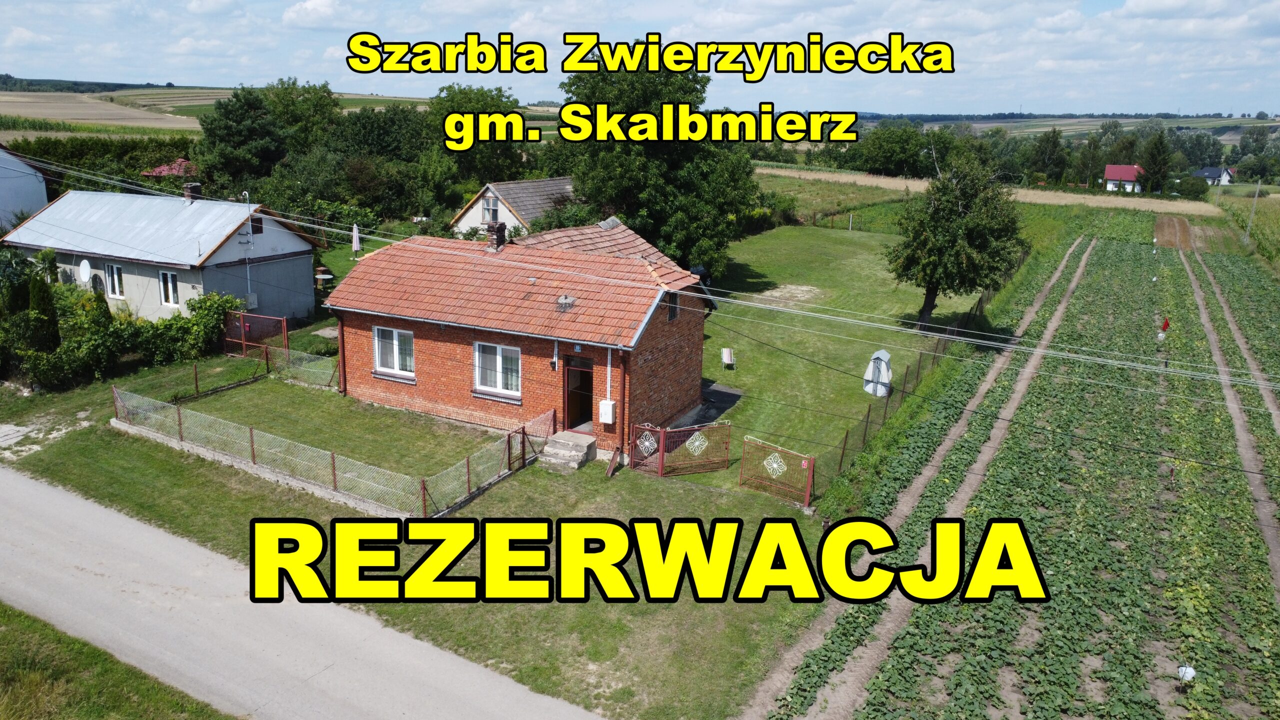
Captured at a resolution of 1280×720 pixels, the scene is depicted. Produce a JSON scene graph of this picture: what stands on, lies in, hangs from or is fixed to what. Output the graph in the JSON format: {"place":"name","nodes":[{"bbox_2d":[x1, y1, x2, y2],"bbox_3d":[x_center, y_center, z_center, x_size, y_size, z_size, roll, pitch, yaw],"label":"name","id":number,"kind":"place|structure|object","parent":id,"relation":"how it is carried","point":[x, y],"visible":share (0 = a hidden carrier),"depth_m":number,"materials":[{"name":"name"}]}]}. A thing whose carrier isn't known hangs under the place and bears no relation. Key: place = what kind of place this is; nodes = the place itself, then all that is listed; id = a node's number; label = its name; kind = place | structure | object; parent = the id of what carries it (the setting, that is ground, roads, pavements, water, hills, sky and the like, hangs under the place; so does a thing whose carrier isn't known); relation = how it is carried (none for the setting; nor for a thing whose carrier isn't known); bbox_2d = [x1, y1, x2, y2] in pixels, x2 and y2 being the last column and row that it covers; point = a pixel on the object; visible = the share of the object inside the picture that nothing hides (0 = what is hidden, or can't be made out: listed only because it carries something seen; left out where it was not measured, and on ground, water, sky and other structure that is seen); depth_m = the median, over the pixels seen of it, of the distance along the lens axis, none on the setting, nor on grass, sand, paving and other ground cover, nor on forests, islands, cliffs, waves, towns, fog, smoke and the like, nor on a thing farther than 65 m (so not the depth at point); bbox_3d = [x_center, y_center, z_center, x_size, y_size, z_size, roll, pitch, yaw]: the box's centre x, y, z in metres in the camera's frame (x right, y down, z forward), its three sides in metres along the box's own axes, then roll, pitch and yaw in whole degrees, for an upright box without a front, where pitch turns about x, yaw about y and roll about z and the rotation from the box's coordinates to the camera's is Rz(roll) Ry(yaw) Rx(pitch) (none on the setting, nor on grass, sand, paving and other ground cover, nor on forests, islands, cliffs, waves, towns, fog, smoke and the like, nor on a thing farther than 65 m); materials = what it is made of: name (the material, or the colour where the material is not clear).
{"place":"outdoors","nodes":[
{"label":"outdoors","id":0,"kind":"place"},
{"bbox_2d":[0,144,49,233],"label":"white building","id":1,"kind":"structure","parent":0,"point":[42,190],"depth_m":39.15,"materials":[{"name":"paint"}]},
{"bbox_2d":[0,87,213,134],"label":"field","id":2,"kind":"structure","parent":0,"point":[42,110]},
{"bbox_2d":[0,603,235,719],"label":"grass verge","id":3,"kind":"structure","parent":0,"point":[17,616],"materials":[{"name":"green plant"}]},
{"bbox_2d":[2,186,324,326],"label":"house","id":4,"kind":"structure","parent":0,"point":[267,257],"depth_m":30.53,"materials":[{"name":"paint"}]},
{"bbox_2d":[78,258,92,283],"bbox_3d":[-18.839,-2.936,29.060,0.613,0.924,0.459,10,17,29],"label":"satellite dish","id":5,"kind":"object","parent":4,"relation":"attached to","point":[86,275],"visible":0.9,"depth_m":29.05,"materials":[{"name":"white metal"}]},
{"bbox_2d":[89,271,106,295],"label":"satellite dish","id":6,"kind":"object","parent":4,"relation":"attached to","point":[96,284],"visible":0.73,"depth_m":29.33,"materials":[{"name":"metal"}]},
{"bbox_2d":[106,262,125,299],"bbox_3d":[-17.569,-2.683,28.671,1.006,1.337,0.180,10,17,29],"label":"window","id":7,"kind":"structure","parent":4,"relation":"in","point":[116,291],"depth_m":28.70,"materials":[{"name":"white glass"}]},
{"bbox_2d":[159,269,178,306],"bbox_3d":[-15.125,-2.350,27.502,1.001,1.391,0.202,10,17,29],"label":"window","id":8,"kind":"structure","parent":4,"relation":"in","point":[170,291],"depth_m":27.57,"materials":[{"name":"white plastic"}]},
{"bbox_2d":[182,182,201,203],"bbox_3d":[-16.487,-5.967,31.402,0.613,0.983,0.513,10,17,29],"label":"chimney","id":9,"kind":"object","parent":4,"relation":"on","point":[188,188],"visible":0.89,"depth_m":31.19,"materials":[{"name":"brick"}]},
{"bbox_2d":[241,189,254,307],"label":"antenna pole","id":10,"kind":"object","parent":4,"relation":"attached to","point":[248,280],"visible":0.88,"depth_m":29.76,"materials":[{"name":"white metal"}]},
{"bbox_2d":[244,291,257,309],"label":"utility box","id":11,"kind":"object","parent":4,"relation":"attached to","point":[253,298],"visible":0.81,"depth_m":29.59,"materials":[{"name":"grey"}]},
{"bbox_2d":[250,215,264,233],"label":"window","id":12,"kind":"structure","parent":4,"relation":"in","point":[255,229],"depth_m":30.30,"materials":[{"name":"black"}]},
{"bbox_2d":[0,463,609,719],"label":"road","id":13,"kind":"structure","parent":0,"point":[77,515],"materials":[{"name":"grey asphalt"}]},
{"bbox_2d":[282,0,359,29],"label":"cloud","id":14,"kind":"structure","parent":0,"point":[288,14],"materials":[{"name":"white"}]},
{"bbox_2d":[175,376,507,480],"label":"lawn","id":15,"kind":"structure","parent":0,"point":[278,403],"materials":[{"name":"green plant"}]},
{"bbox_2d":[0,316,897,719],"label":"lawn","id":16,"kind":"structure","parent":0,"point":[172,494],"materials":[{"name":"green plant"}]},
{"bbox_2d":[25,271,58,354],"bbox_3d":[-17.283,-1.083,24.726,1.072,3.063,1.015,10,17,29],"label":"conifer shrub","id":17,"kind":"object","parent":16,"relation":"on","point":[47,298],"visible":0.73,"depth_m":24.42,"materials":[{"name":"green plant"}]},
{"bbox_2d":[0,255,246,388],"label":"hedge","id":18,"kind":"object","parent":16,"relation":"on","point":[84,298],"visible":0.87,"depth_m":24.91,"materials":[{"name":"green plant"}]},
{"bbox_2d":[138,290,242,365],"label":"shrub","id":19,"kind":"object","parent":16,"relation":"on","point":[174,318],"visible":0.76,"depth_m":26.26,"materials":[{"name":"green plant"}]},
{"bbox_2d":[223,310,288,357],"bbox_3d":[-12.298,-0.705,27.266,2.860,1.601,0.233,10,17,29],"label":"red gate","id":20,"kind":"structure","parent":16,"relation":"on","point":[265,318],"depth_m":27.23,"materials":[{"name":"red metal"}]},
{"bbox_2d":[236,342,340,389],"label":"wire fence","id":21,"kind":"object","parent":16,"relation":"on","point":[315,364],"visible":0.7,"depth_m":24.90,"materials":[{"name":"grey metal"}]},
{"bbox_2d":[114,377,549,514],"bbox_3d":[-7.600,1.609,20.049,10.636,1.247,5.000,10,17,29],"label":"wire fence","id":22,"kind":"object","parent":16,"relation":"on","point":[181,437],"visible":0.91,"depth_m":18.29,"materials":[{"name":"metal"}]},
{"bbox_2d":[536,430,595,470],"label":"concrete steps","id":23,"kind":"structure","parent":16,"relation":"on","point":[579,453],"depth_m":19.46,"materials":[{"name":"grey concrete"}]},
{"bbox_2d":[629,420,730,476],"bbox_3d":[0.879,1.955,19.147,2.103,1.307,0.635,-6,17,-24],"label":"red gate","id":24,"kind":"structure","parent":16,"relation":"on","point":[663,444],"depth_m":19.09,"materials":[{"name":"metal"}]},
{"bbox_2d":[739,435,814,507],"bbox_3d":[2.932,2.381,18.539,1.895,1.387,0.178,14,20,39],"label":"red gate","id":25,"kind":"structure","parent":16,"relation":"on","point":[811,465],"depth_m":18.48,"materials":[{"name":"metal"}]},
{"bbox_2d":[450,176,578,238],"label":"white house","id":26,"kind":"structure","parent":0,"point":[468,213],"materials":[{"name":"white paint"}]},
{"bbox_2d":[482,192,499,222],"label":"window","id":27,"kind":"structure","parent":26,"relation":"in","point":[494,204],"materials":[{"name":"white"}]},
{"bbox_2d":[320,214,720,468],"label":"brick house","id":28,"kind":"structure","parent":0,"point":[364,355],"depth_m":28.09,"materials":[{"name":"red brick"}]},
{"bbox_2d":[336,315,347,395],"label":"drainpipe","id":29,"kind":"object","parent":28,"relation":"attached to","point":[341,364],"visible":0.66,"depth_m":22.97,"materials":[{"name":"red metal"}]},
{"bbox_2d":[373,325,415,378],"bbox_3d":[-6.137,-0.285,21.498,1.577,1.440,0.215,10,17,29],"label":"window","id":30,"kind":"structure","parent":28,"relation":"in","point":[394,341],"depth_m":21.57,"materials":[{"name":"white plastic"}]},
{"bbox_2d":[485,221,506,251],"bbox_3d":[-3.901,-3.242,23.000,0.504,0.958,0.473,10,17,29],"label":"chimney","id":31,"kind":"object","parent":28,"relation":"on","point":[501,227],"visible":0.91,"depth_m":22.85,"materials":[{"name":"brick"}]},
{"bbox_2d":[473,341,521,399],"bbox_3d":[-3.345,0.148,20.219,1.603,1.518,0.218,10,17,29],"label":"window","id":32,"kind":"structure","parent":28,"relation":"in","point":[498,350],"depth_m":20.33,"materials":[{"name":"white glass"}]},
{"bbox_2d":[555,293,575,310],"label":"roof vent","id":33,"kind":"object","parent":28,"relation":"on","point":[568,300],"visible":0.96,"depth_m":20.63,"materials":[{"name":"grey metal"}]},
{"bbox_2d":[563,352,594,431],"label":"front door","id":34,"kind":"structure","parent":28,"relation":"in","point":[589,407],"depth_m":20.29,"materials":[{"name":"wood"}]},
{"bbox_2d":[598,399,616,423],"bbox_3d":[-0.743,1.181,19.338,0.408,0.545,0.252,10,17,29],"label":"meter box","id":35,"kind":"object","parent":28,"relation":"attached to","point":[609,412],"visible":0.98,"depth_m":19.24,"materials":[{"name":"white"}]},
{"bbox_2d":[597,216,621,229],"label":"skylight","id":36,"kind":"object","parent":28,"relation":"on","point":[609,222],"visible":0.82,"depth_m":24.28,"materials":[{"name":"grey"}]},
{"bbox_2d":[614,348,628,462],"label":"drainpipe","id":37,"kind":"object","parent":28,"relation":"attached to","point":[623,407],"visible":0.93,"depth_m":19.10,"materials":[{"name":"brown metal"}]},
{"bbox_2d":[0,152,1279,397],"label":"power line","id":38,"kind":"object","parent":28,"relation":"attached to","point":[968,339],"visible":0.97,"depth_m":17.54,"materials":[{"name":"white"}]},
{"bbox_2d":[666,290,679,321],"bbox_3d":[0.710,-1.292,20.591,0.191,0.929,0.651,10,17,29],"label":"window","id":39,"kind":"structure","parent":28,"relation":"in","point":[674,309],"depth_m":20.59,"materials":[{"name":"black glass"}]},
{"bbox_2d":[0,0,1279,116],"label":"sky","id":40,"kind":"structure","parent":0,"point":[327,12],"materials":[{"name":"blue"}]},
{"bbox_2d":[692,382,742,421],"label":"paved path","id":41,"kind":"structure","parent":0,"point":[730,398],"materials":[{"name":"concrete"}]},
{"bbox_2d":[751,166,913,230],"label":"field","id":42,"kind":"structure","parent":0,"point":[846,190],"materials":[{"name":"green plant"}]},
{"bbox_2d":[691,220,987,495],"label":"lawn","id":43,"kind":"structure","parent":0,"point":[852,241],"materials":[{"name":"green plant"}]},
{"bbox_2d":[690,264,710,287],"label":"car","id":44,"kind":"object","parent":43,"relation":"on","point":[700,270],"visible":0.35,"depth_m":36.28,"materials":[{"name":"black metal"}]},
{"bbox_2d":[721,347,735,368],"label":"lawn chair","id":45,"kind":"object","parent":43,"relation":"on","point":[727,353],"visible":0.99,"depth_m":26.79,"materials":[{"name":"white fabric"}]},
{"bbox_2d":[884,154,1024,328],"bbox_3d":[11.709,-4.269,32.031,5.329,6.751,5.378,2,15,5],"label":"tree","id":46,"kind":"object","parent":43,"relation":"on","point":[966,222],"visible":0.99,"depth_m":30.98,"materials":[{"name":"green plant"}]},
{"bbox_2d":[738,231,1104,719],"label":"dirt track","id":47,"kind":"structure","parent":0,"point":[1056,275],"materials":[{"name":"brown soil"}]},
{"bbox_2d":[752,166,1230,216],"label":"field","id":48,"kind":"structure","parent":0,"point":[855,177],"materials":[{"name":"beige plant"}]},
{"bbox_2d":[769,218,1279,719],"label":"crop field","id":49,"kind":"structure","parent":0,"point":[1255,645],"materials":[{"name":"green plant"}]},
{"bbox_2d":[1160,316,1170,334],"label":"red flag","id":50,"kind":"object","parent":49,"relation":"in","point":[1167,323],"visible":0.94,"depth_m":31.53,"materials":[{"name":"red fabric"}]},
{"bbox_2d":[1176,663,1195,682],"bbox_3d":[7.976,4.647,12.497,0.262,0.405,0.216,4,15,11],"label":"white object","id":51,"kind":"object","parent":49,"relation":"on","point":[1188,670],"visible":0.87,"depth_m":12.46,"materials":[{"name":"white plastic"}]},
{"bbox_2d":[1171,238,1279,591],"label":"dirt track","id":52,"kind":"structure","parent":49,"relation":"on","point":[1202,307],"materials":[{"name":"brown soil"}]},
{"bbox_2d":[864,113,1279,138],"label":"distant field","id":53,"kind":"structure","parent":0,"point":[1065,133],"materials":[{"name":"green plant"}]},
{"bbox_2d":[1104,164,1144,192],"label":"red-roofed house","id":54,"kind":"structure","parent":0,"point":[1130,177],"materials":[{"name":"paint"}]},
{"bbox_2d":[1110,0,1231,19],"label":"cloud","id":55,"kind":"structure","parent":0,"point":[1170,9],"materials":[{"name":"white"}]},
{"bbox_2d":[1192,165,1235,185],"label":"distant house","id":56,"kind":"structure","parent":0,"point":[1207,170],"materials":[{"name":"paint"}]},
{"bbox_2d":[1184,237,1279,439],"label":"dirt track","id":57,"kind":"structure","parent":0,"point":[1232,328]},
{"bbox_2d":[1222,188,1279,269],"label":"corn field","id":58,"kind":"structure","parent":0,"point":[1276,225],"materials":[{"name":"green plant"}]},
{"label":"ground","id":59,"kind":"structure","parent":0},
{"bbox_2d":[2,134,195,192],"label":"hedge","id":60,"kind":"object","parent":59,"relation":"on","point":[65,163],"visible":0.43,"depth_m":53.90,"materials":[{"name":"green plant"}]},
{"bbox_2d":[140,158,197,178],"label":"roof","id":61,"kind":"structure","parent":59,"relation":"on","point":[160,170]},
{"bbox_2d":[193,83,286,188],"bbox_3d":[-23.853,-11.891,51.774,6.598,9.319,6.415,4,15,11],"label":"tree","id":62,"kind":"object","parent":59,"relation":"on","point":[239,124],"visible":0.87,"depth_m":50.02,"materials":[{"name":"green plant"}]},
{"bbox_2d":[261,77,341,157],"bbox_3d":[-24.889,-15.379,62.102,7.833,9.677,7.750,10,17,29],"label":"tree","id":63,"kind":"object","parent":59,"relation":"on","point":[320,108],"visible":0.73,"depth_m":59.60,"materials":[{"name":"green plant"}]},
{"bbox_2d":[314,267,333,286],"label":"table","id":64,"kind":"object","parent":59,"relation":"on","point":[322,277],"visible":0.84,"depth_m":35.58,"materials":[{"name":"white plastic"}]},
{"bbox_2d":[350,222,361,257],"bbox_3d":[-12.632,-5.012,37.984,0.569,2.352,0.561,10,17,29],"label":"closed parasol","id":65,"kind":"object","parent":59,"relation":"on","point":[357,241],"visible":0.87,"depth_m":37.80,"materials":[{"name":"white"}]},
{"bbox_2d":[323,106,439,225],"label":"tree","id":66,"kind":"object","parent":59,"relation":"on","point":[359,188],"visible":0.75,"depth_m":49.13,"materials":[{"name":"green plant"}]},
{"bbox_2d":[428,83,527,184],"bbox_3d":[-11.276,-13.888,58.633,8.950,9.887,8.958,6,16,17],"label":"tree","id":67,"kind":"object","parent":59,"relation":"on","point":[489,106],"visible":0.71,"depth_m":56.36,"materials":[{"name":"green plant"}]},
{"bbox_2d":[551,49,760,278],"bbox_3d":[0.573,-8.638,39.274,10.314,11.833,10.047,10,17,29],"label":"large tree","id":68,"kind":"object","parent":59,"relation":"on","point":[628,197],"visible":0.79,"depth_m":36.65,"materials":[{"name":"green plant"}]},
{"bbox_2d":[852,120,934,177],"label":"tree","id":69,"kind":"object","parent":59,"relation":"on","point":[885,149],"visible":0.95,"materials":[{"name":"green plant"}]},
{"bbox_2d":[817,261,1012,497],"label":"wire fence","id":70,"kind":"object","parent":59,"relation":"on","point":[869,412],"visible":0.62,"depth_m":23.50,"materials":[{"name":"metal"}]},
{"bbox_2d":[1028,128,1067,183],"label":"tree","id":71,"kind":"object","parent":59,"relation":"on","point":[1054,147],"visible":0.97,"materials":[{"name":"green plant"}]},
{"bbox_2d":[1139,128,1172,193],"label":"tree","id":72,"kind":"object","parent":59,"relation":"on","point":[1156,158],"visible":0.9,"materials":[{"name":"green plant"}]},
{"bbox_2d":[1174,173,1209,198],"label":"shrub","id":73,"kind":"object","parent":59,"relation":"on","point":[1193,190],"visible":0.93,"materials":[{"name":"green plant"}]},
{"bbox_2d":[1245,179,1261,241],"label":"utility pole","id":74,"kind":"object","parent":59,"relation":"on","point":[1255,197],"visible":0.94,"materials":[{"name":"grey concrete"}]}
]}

--

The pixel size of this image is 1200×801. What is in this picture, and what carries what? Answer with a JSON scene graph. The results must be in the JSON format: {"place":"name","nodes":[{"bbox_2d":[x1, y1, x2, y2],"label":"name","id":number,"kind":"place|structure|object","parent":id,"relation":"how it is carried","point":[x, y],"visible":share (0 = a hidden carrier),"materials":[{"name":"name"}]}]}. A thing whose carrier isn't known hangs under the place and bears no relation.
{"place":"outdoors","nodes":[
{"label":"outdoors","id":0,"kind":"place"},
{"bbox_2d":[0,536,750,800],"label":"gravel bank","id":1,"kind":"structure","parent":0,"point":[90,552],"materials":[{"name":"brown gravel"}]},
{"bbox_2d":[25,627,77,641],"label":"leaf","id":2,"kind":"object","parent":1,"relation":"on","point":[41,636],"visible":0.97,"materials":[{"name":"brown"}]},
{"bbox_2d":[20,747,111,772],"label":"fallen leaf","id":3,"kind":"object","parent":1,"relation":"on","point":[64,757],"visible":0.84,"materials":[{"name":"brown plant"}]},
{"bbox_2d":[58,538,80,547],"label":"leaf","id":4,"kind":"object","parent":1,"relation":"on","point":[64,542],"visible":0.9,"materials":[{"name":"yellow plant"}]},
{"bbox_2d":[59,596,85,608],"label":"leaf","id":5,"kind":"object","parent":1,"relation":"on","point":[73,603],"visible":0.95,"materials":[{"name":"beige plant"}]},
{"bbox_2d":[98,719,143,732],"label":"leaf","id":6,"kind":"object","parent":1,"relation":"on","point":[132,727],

---

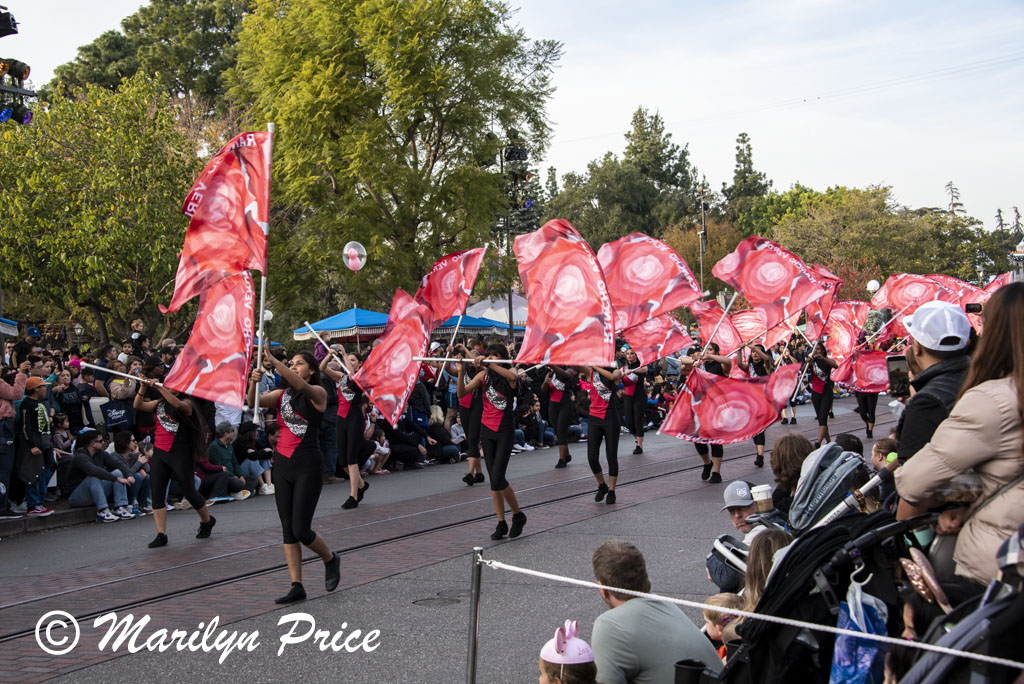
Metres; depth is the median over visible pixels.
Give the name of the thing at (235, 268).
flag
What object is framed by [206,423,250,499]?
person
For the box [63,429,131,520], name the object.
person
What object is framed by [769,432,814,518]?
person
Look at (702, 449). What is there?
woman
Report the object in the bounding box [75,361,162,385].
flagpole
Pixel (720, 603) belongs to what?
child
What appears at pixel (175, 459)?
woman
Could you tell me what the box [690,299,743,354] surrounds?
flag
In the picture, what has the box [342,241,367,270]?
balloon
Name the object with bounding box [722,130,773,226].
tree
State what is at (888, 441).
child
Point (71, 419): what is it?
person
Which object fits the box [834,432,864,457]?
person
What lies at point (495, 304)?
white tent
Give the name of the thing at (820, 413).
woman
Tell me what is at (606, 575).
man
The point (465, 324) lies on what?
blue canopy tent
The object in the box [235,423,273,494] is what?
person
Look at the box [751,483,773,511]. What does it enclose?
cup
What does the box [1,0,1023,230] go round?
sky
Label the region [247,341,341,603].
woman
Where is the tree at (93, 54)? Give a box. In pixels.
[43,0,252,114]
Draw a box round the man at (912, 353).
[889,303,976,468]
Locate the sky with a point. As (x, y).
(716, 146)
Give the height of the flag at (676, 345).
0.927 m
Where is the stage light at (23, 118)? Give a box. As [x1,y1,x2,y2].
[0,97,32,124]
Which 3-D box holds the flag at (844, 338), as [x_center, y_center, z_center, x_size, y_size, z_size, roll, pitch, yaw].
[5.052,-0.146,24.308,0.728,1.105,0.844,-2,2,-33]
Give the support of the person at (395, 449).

§ **Task details**: A word-for-word copy of the lines above from the one with "What does the box [1,0,1023,230] go round?" through the one with "Give the support of the person at (395, 449).", inclusive, is the only output wanted.

§ **Solution**:
What does the box [1,0,1023,230] go round?
sky
Label the region [247,341,341,603].
woman
Where is the tree at (93, 54)? Give a box. In pixels.
[43,0,252,114]
Draw a box round the man at (912, 353).
[889,303,976,468]
Locate the sky with a point. As (x, y).
(716, 146)
Give the height of the flag at (676, 345).
0.927 m
Where is the stage light at (23, 118)? Give a box. As [x1,y1,x2,y2].
[0,97,32,124]
Which 3-D box holds the flag at (844, 338), as [x_center, y_center, z_center, x_size, y_size, z_size, roll, pitch, yaw].
[5.052,-0.146,24.308,0.728,1.105,0.844,-2,2,-33]
Give the support of the person at (395, 449).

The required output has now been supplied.